Transcribed page text
*-*-*

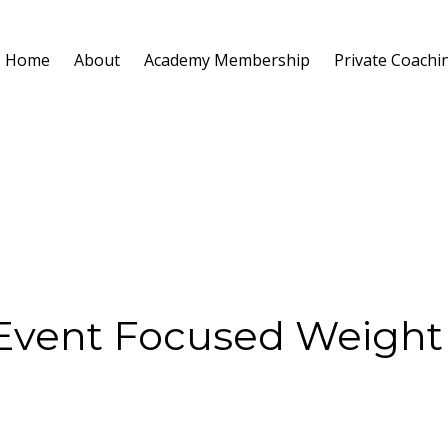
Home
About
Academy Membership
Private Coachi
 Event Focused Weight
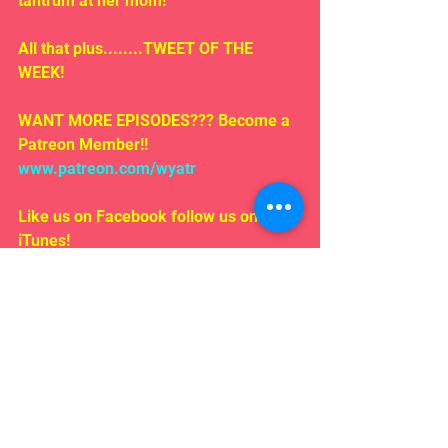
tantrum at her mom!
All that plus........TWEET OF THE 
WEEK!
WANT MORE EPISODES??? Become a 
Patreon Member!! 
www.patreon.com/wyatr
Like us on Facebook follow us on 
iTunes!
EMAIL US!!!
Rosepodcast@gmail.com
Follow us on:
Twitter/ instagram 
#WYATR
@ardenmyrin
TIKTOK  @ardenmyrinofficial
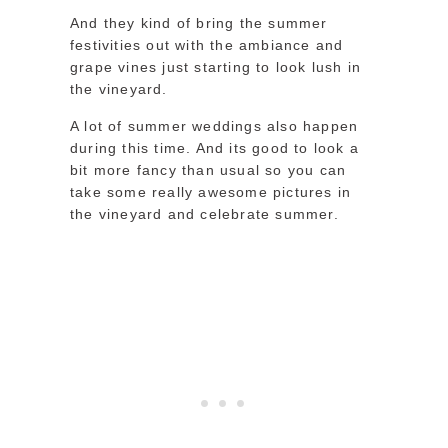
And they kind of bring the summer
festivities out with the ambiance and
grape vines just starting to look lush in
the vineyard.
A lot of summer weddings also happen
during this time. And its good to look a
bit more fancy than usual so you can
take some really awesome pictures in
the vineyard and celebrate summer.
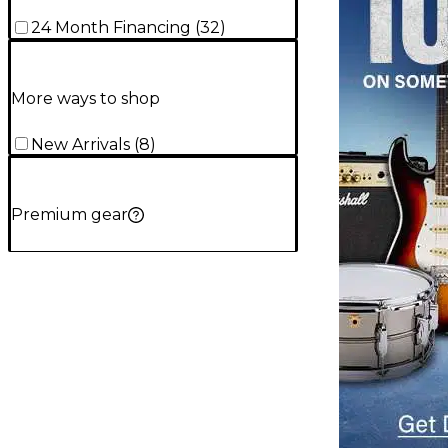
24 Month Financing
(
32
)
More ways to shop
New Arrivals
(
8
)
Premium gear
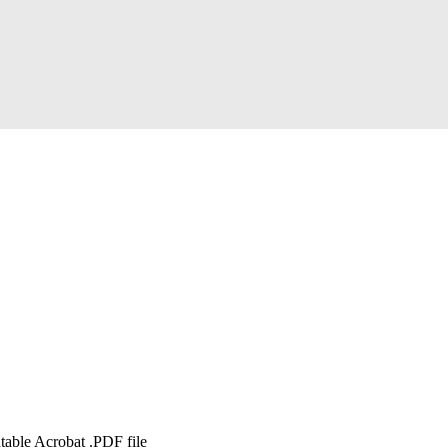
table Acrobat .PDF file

*-*-*

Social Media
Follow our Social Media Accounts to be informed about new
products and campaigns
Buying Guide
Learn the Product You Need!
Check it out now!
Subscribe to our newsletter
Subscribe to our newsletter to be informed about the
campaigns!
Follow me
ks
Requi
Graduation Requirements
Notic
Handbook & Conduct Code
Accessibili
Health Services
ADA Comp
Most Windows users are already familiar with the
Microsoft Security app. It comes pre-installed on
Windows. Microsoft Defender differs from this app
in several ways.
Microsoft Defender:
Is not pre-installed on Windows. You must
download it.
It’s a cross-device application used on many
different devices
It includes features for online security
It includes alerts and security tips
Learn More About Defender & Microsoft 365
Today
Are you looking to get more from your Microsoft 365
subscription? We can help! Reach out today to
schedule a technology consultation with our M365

*-*-*

Task description
Count the lines in the data above that contain the word "from", and reply with the number only.

Response
2